1. A ferritic alloy steel, in weight percent, consisting essentially of from about 0.45% to about 0.49% carbon, about 0.90% to about 1.00% manganese, about 0.010% maximum phosphorus, about 0.002% maximum sulphur, about 0.15% to about 0.35% silicon, about 1.20% to about 1.50% nickel, about 1.20% to about 1.45% chromium, about 0.80% to about 1.00% molybdenum, about 0.15% to about 0.20% vanadium, an effective amount of rare earth up to about 0.08% to avoid temper embrittlement, and balance essentially iron.

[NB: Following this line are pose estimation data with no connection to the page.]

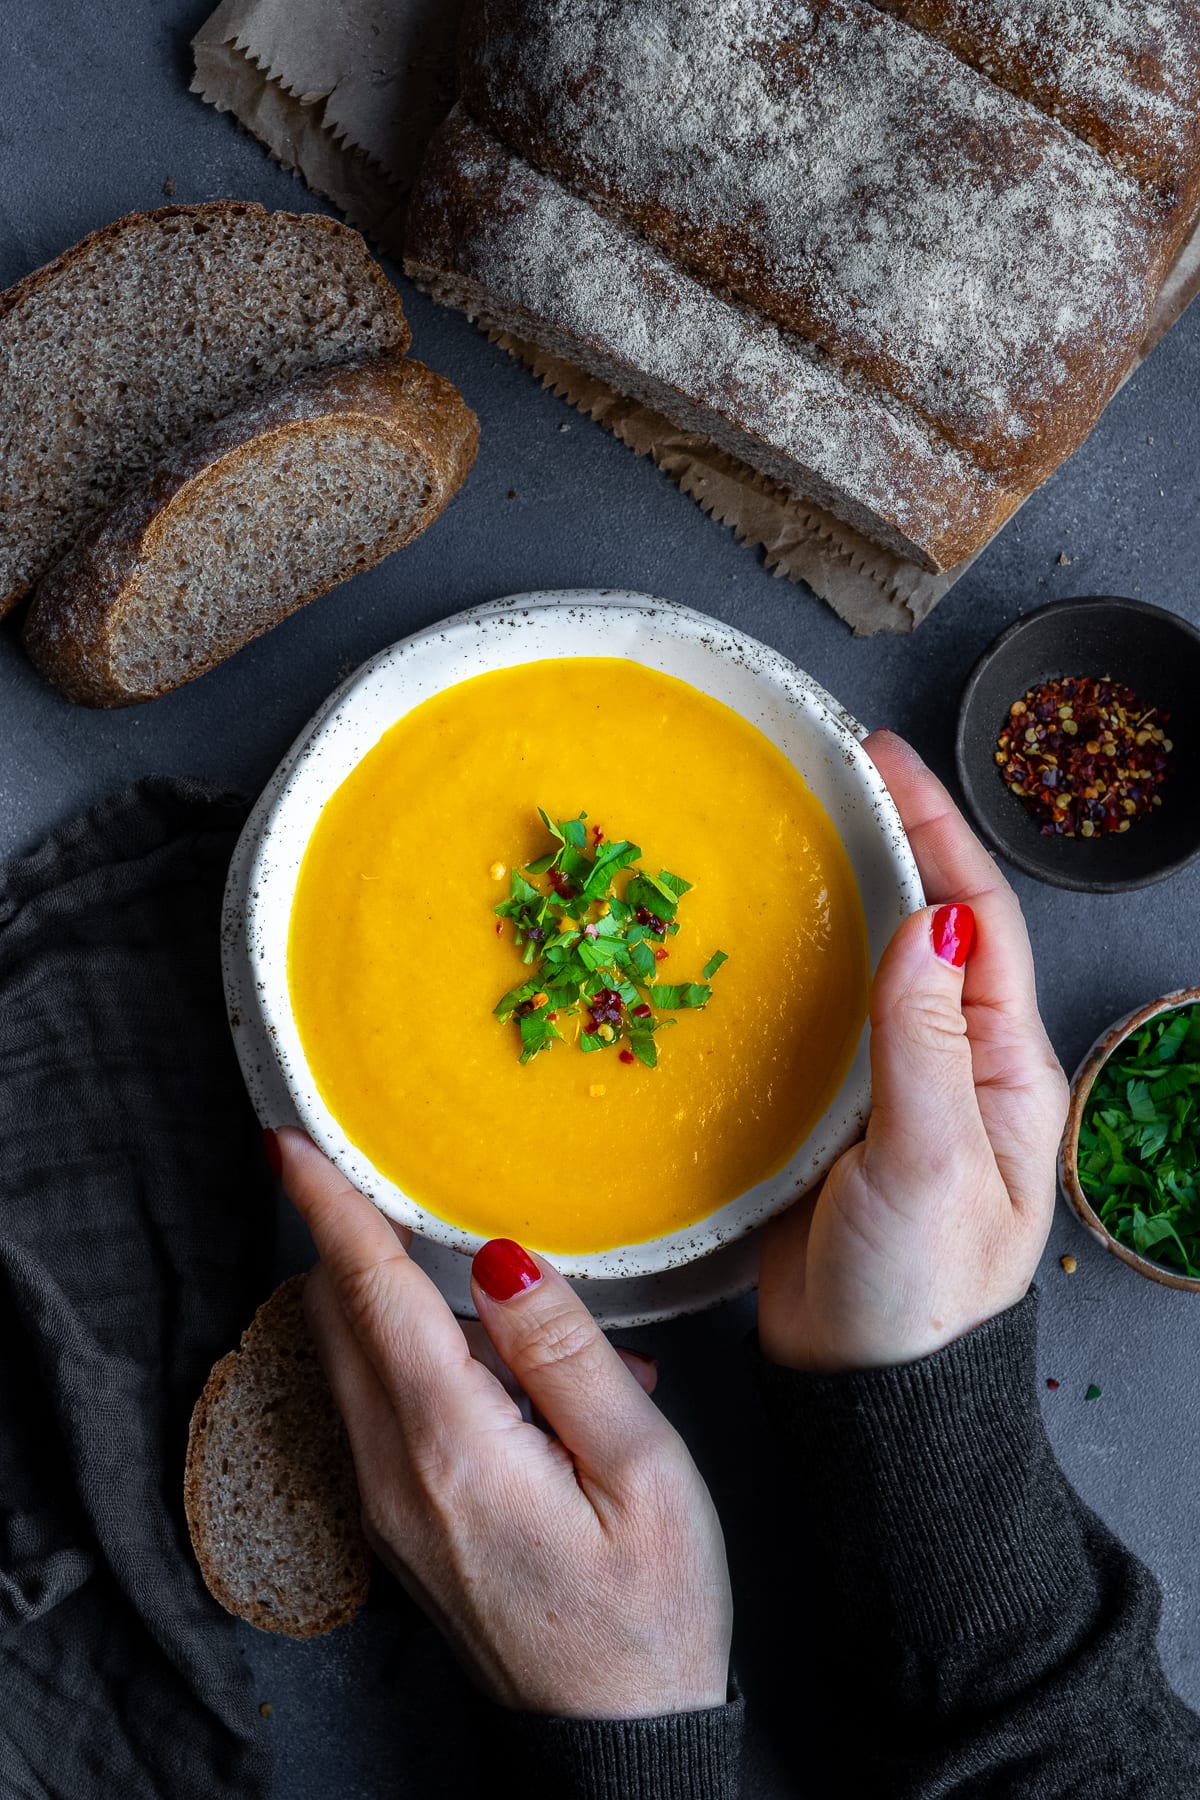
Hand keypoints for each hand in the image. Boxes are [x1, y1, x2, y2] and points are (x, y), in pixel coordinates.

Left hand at [275, 1128, 732, 1717]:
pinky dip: (417, 1358)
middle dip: (352, 1238)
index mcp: (451, 1445)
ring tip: (521, 1313)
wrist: (619, 1741)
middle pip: (339, 1318)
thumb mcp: (641, 1468)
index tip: (288, 1143)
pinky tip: (519, 1382)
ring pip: (353, 1360)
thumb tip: (498, 1257)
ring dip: (399, 1301)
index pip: (369, 1294)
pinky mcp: (398, 1524)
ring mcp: (384, 1504)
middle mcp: (392, 1472)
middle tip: (398, 1177)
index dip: (329, 1208)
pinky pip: (378, 1407)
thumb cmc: (652, 1609)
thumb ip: (563, 1352)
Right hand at [759, 730, 1068, 1372]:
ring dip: (836, 894)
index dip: (937, 832)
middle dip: (890, 841)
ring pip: (865, 965)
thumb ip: (923, 1046)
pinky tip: (743, 939)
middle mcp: (952, 1063)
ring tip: (786, 830)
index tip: (885, 762)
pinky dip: (786, 966)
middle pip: (926, 925)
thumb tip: (929, 924)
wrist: (863, 1391)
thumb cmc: (918, 1295)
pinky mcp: (825, 1116)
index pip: (979, 920)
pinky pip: (812, 1020)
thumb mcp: (931, 1165)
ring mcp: (888, 1086)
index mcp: (1000, 1067)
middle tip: (831, 772)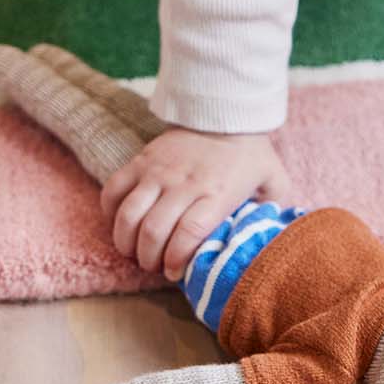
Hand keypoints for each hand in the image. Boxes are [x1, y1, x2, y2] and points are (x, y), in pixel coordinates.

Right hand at [100, 126, 291, 282]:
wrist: (225, 111)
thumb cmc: (249, 154)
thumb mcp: (273, 180)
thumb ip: (273, 210)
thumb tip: (268, 240)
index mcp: (217, 192)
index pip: (188, 233)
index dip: (176, 259)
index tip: (174, 272)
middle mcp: (185, 182)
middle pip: (154, 230)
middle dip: (148, 258)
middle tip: (154, 265)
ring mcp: (159, 171)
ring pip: (129, 215)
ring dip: (126, 242)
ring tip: (134, 251)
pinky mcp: (141, 159)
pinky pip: (113, 190)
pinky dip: (110, 214)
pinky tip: (121, 225)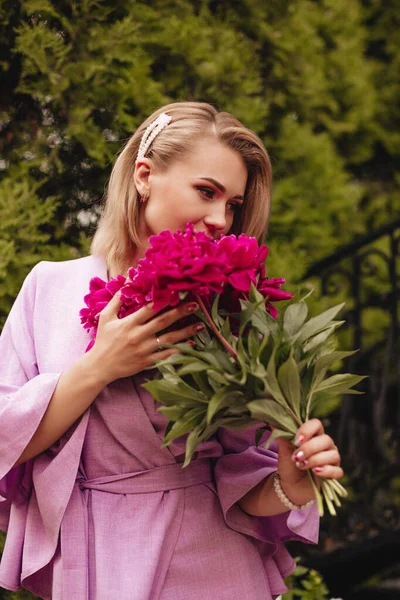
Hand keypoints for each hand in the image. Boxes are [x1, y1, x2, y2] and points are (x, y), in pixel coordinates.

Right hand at [88, 294, 203, 384]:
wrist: (99, 367)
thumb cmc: (103, 340)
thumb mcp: (106, 317)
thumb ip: (117, 300)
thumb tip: (126, 282)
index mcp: (129, 323)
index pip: (149, 308)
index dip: (164, 299)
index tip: (176, 292)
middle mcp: (138, 335)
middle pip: (163, 321)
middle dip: (180, 312)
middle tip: (195, 305)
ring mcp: (144, 349)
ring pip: (169, 339)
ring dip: (186, 332)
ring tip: (200, 325)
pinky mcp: (147, 361)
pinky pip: (166, 355)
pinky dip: (180, 350)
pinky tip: (192, 345)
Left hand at [275, 418, 342, 505]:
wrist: (290, 486)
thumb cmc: (289, 465)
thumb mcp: (283, 450)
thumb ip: (281, 436)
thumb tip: (272, 422)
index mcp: (313, 435)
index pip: (316, 424)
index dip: (307, 430)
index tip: (296, 441)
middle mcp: (325, 445)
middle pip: (326, 440)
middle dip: (309, 448)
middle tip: (296, 457)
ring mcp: (332, 459)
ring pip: (333, 455)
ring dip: (315, 460)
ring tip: (302, 465)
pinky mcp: (335, 474)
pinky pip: (338, 470)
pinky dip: (326, 471)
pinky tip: (315, 472)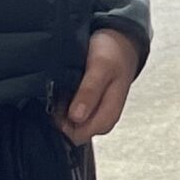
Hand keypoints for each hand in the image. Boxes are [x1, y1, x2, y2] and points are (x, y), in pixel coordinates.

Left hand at [55, 28, 139, 144]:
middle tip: (61, 90)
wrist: (120, 43)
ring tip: (65, 87)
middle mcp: (101, 120)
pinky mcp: (87, 108)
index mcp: (108, 116)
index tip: (59, 100)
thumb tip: (76, 117)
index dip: (63, 122)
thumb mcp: (101, 67)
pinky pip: (68, 115)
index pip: (78, 136)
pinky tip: (65, 89)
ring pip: (68, 124)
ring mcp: (93, 115)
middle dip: (61, 115)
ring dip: (60, 109)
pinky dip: (62, 103)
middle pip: (71, 132)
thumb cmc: (113, 53)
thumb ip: (89, 92)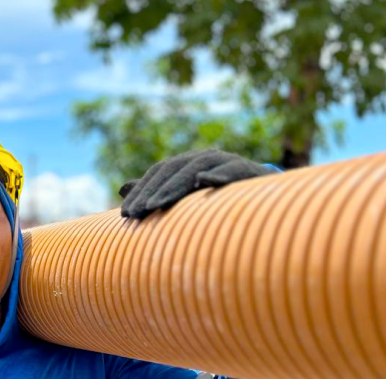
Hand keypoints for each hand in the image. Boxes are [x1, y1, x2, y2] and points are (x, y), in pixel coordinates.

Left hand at [119, 149, 276, 219]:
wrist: (264, 192)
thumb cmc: (218, 194)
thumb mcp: (184, 193)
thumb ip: (155, 190)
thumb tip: (121, 189)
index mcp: (186, 163)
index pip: (158, 172)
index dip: (140, 191)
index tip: (125, 214)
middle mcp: (203, 157)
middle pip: (172, 169)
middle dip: (152, 191)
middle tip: (136, 213)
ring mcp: (225, 160)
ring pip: (195, 168)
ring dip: (175, 186)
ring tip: (157, 204)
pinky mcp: (246, 169)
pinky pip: (231, 169)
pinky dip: (219, 174)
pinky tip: (205, 181)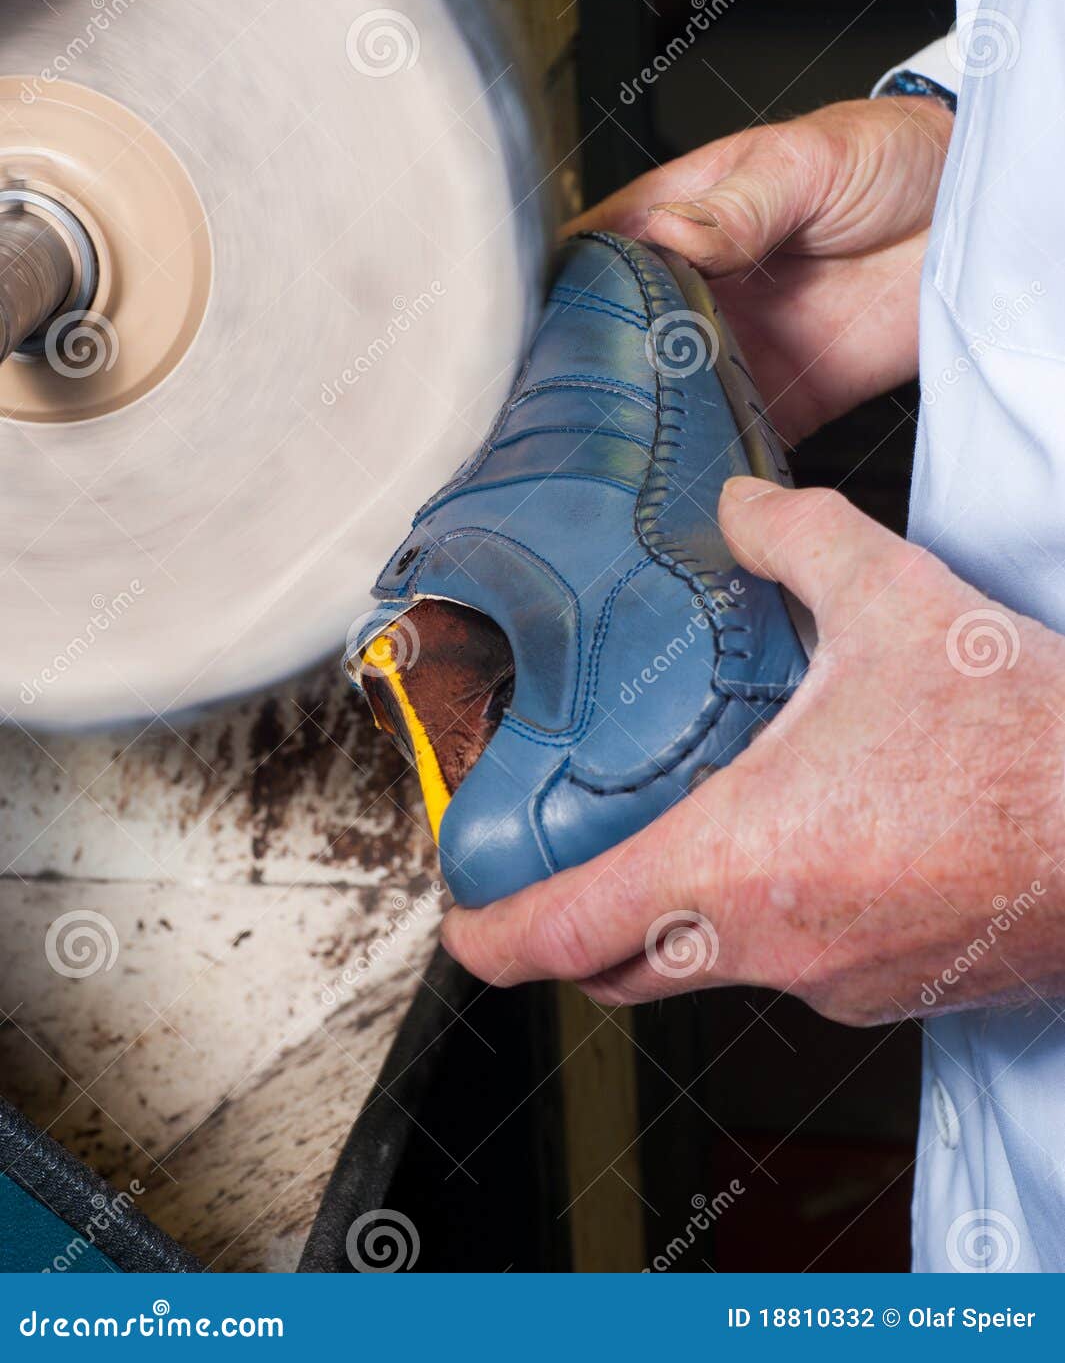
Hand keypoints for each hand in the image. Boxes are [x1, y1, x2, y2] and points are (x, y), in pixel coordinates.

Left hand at [442, 478, 1064, 1026]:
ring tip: (687, 826)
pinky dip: (766, 918)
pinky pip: (794, 963)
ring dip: (678, 914)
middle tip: (556, 864)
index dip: (489, 935)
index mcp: (737, 862)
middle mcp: (772, 943)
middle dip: (572, 928)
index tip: (462, 917)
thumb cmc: (1025, 744)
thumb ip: (795, 542)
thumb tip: (741, 510)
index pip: (562, 936)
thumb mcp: (894, 603)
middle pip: (619, 967)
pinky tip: (805, 842)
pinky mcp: (892, 989)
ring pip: (710, 967)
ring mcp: (835, 981)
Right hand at [571, 97, 952, 443]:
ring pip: (670, 399)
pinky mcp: (789, 394)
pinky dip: (720, 461)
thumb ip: (739, 205)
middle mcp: (699, 290)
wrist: (975, 210)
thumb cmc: (889, 157)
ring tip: (625, 453)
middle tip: (579, 409)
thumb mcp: (807, 161)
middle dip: (596, 377)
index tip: (536, 330)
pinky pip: (741, 438)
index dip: (561, 294)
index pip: (598, 259)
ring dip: (652, 427)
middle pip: (621, 342)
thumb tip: (674, 234)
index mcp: (682, 219)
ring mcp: (740, 347)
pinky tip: (699, 476)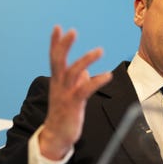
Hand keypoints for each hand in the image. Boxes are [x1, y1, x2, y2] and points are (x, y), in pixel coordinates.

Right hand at [38, 26, 112, 159]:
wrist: (56, 136)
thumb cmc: (64, 114)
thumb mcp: (69, 95)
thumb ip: (77, 82)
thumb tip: (86, 72)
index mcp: (57, 81)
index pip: (54, 58)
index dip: (56, 42)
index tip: (58, 27)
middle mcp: (58, 85)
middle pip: (58, 60)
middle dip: (64, 45)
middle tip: (71, 31)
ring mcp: (65, 94)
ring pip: (73, 72)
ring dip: (86, 60)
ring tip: (99, 50)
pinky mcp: (73, 104)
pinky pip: (85, 89)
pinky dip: (97, 81)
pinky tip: (108, 75)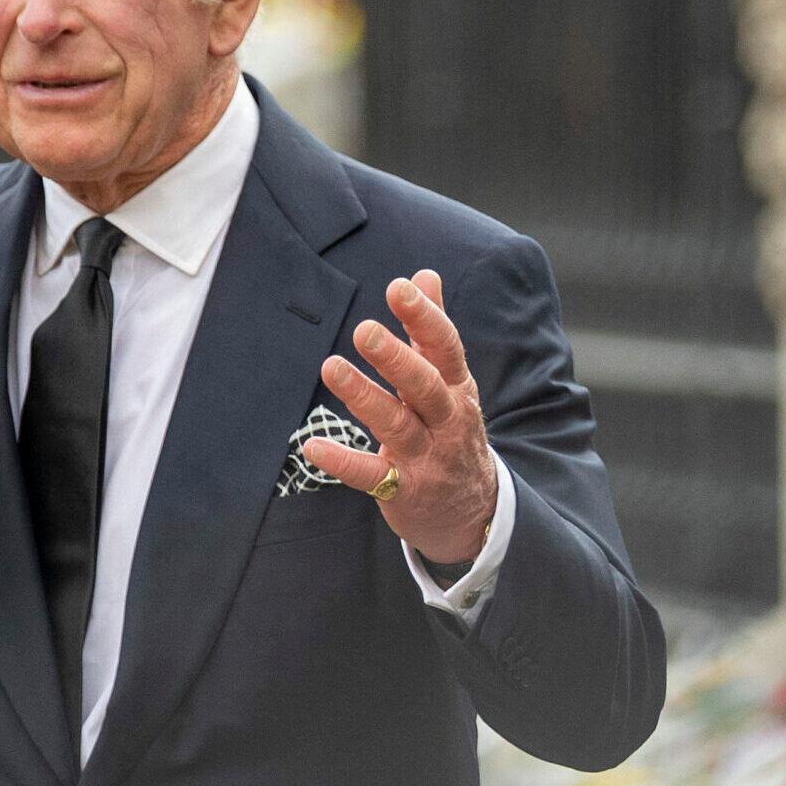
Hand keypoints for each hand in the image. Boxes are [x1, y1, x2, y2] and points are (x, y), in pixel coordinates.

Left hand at [303, 271, 499, 564]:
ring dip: (363, 396)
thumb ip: (432, 331)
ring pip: (396, 425)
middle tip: (364, 330)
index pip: (444, 348)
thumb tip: (425, 275)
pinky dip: (343, 461)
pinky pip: (372, 475)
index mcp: (456, 388)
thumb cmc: (451, 431)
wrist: (472, 511)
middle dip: (395, 358)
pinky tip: (313, 446)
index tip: (399, 288)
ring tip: (331, 367)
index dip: (424, 317)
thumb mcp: (451, 382)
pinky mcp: (402, 489)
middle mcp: (446, 420)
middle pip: (424, 386)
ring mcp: (426, 457)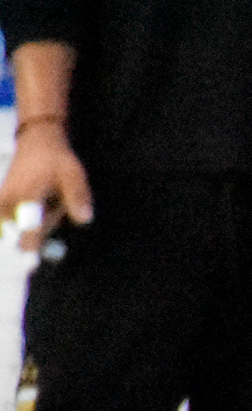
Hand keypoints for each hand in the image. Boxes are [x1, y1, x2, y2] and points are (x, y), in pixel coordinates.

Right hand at [0, 123, 90, 250]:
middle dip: (41, 232)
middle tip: (48, 214)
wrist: (36, 145)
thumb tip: (84, 220)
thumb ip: (78, 196)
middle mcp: (8, 204)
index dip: (30, 247)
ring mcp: (1, 208)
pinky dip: (34, 223)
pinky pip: (15, 227)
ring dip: (40, 225)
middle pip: (24, 236)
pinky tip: (41, 202)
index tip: (30, 265)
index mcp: (28, 196)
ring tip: (48, 200)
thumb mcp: (74, 174)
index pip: (28, 228)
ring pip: (21, 232)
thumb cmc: (57, 161)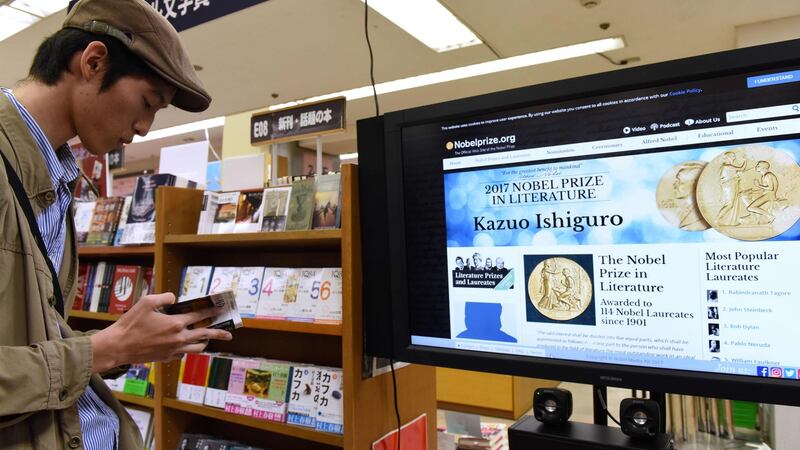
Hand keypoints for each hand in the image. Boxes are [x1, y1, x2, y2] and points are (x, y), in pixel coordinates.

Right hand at [89, 292, 232, 373]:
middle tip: (229, 333)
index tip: (220, 308)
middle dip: (219, 332)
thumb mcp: (146, 302)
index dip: (211, 310)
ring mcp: (174, 350)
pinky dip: (187, 349)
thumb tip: (175, 299)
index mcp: (176, 324)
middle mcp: (179, 338)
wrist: (118, 347)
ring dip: (204, 342)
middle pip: (204, 334)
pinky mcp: (166, 358)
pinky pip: (183, 354)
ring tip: (208, 339)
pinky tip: (185, 346)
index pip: (199, 315)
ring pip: (196, 348)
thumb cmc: (130, 324)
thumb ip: (165, 297)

2. The steel as recited in claim 1, consists essentially of about 0.47% carbon, about 0.94% manganese, about 0.009% phosphorus, about 0.002% sulphur, about 0.24% silicon, about 1.25% nickel, about 1.31% chromium, about 0.82% molybdenum, about 0.16% vanadium, 0.032% rare earth, and balance essentially iron.

3. The steel as recited in claim 1, wherein the steel has a high resistance to heat checking or cracking when subjected to extreme heat stresses in repeated thermal cycles.

4. A roller caster shell for continuously casting aluminum into sheets formed from a ferritic alloy consisting essentially of from about 0.45% to about 0.49% carbon, about 0.90% to about 1.00% manganese, about 0.010% maximum phosphorus, about 0.002% maximum sulphur, about 0.15% to about 0.35% silicon, about 1.20% to about 1.50% nickel, about 1.20% to about 1.45% chromium, about 0.80% to about 1.00% molybdenum, about 0.15% to about 0.20% vanadium, an effective amount of rare earth up to about 0.08% to avoid temper embrittlement, and balance essentially iron.

5. The roller caster shell of claim 4, consists essentially of about 0.47% carbon, about 0.94% manganese, about 0.009% phosphorus, about 0.002% sulphur, about 0.24% silicon, about 1.25% nickel, about 1.31% chromium, about 0.82% molybdenum, about 0.16% vanadium, 0.032% rare earth, and balance essentially iron.

6. The roller caster shell of claim 4, wherein the shell has high resistance to heat checking or cracking when subjected to repeated thermal cycles in continuously casting aluminum into sheets.